I’ve collected recipes from every trip we’ve taken. I got a terrific molé negro recipe from a tiny Zapoteca grandmother, who didn’t quite reach my chin, in Oaxaca, Mexico. The most amazing scone recipe came from the best (Grandparent run) B & B in County Clare, Ireland. This meat pie recipe is an amalgamation of recipes I picked up in different locations around Ireland. However, there’s some weird connection in my brain that links Shepherd’s pie with Ardmore. So, today I thought I would share the recipe and a few glimpses of Ardmore, County Waterford.
I hope you’ll give the recipe a try! The root vegetables give a slight sweetness that balances the savory nicely. The thick rich filling is complemented by the fluffy mashed potatoes. All in all, I think it’s a lovely dish!
NOTE: St.
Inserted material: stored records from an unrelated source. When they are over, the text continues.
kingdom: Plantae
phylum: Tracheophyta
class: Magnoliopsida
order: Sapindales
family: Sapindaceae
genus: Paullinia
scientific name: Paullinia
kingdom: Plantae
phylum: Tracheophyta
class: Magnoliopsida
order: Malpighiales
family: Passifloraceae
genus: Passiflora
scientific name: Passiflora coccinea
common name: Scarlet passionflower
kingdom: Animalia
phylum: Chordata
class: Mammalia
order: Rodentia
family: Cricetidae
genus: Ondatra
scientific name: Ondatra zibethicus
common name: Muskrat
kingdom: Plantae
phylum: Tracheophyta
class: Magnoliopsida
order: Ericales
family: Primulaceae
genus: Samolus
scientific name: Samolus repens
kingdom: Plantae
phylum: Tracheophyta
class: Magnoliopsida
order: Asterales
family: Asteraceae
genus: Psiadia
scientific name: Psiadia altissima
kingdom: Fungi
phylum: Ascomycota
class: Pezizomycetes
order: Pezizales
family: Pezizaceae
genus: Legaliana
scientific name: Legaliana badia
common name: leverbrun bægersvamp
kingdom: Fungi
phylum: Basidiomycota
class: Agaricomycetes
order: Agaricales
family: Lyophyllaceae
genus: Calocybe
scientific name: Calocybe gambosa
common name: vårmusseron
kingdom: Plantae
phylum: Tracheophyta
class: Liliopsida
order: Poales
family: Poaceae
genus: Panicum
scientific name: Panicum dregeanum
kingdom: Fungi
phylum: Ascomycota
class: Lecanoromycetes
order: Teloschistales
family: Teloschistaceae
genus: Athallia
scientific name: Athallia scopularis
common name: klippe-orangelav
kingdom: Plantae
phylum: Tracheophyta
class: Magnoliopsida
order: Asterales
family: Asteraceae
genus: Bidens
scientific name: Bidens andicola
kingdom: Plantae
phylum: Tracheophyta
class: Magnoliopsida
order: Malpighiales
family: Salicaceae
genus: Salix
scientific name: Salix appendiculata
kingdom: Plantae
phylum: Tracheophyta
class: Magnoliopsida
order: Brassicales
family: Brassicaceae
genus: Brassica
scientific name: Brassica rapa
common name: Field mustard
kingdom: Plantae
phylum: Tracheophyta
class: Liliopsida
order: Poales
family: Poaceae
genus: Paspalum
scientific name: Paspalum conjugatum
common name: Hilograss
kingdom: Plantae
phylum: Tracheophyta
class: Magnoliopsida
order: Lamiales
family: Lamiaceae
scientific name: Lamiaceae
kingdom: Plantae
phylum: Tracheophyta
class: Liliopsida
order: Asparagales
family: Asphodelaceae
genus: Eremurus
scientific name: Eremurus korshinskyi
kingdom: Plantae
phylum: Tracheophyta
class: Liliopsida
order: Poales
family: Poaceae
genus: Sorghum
Declan was an early Irish saint. He died somewhere around the fifth century and is thought to have preceded St. Patrick. So, perhaps, we should be making great Irish food for St. Declan’s Day. I cannot remember where I heard it, so if someone knows, please let me know and I’d love to give credit. But, I love the quip, “St. Declan got to Ireland first, but Patrick had a better press agent!”